Since Pegler's time we have found only three or four more examples (Garner has a 1997 example). It appears, however, that his sense of hoi polloi is extremely common in speech. It has been reported to be well established in spoken use in such divese locales as central New Jersey, southern California, Cleveland, Ohio, and Las Vegas, Nevada. Several members of our editoral staff have also testified to its common occurrence. We do not know for certain how this new sense originated. Berstein 1977 speculates that it may have come about because of association of hoi with high.
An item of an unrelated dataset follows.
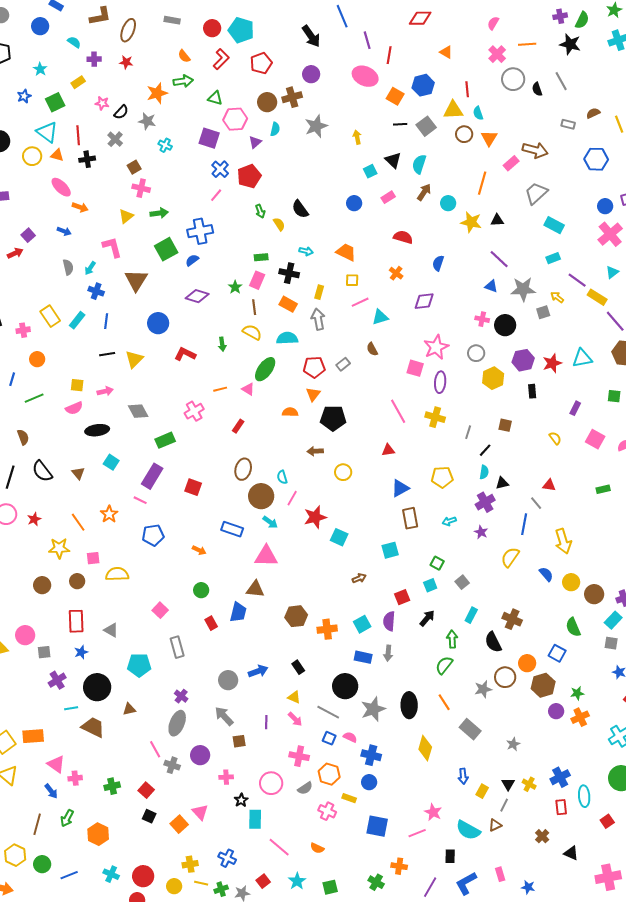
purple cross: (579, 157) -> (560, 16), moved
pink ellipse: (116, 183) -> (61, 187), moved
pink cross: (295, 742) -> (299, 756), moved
Another possibility is that the new sense developed out of the inherent snobbery of hoi polloi. In its original sense, hoi polloi is a term used by snobs or - more often - in mocking imitation of snobs. Even its sound has a quality of haughtiness and condescension (much like that of hoity-toity, a term that underwent a similar extension of meaning in the 20th century, from its former sense, "frivolous," to its current sense, "marked by an air of superiority"). It may be that people unfamiliar with the meaning of hoi polloi, but conscious of its strong association with snobbery, have misunderstood it as an arrogant term for the haves rather than a contemptuous term for the have-nots.